Needless to say, everyone is hoping for the Russia-Ukraine war to come to an end and with it, the easing of energy price inflation caused by our reliance on Russian energy provision. The UK government is not taking this lightly and the chancellor set out that "over the long term, there is only one way to stop ourselves being at the mercy of international gas prices: energy independence combined with energy efficiency”1. He outlined the new national ‘ambition’ which promised that the UK would "go further, with a major acceleration of home-grown technologies like offshore wind, carbon capture and storage, and, above all, nuclear"1. The government is currently planning to invest £6.6 billion in energy efficiency and has since set out to announce further funding from 2025 of £6 billion in the budget1. The importance of delivering on this ambition is evidenced by the doubling of the annual investment.
This will hopefully be good news for investors in the renewable energy sector as there is now reason to believe in the long-term growth prospects of UK renewable energy companies. Furthermore, it provides greater certainty of potential future cash flows and revenues in this sector.
Recently at COP27, Prime Minister Rishi Sunak highlighted that "we won't make it to 1.5°C without the private sector.” Since the government pledged to become the first financial centre in the world to become net zero2, the Autumn Statement now underpins this pledge and outlines clear measures that will support investor engagement in achieving this goal.
Sunak noted that "we remain fully committed to the historic Glasgow Climate Pact agreed at COP26, including a 68% reduction in our emissions by 2030," adding that "cheap, low carbon, reliable energy must sit at the heart of any modern economy."2
Increasing the UK's ability to produce renewable energy such as onshore wind will have numerous benefits over the long-term, including curtailing energy bills, creating more jobs across the country and ensuring that Great Britain can lead the world in the industries of the future. Such benefits indicate that clean power will be a key solution to the energy price crisis.
In the Autumn Statement, the chancellor outlined a £700 million investment in the first state-backed nuclear project in the last 30 years1. This represents the largest step taken by the UK government to achieve energy independence.

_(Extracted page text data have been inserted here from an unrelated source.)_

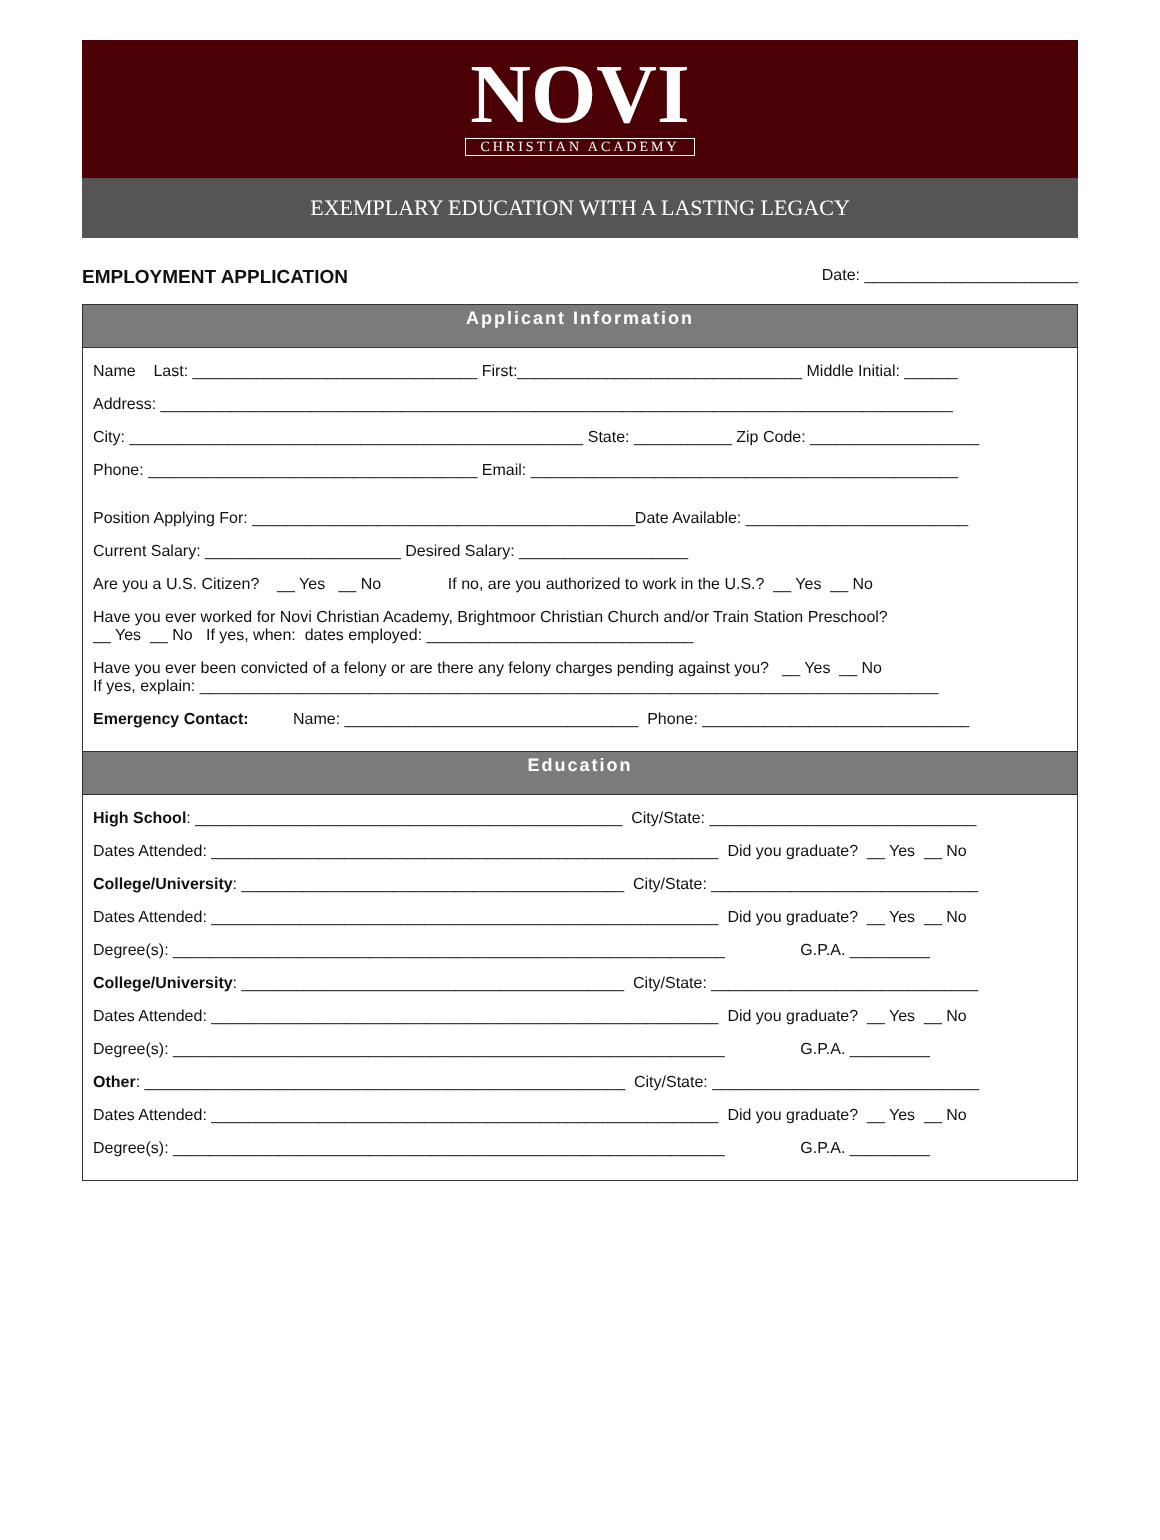NOVI
CHRISTIAN ACADEMY
EXEMPLARY EDUCATION WITH A LASTING LEGACY
EMPLOYMENT APPLICATION Date: ________________________
Applicant Information
Name Last: ________________________________ First:________________________________ Middle Initial: ______
Address: _________________________________________________________________________________________
City: ___________________________________________________ State: ___________ Zip Code: ___________________
Phone: _____________________________________ Email: ________________________________________________
Position Applying For: ___________________________________________Date Available: _________________________
Current Salary: ______________________ Desired Salary: ___________________
Are you a U.S. Citizen? __ Yes __ No If no, are you authorized to work in the U.S.? __ Yes __ No
Have you ever worked for Novi Christian Academy, Brightmoor Christian Church and/or Train Station Preschool?
__ Yes __ No If yes, when: dates employed: ______________________________
Have you ever been convicted of a felony or are there any felony charges pending against you? __ Yes __ No
If yes, explain: ___________________________________________________________________________________
Emergency Contact: Name: _________________________________ Phone: ______________________________
Education
High School: ________________________________________________ City/State: ______________________________
Dates Attended: _________________________________________________________ Did you graduate? __ Yes __ No
College/University: ___________________________________________ City/State: ______________________________
Dates Attended: _________________________________________________________ Did you graduate? __ Yes __ No
Degree(s): ______________________________________________________________ G.P.A. _________
College/University: ___________________________________________ City/State: ______________________________
Dates Attended: _________________________________________________________ Did you graduate? __ Yes __ No
Degree(s): ______________________________________________________________ G.P.A. _________
Other: ______________________________________________________ City/State: ______________________________
Dates Attended: _________________________________________________________ Did you graduate? __ Yes __ No
Degree(s): ______________________________________________________________ G.P.A. _________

If the government is successful in reducing energy demand through nuclear and renewable energy resources, it is anticipated to have a ricochet effect on the UK’s national energy bill. This is projected to save a total of £28 billion or £450 off the average household bill1. Whilst all of this sounds very positive, the possibility of a self-sufficient, clean-energy Britain will come at a cost. The prospect is dampened by an announced 45% levy on the revenue of larger renewable generators which make over £75 per megawatt per hour, which will be applied to companies generating electricity from nuclear, renewable and biomass sources and those who are benefiting from the temporary price increases. Importantly, pumped-storage hydroelectricity and battery storage energy will not be impacted by the levy.
Despite this, the proposal removes many elements of uncertainty for investors. This should begin to improve market sentiment and hopefully encourage investments in the renewable energy sector going forwards.
The markets have started to digest the news and it appears the levy was mostly well received. Here on the advisory desk at Ravenscroft, we see great potential in some of these renewable energy companies over the medium to long term.
Furthermore, the temporary and proportionate levy is not expected to impact long-term investment, as generators can write off their investments against corporation tax by deducting their investment spending from their profit. As such, the long-term investment case for renewable energy companies remains strong. These companies can now begin to generate future pipelines with the certainty of long-term support from the Government to meet their energy independence targets.
It is a glimmer of light at the end of a dark tunnel filled with increased taxes and austerity. Stability and clarity have somewhat been restored through the Autumn Statement and we emerge hopeful by the government’s commitments to renewable energy.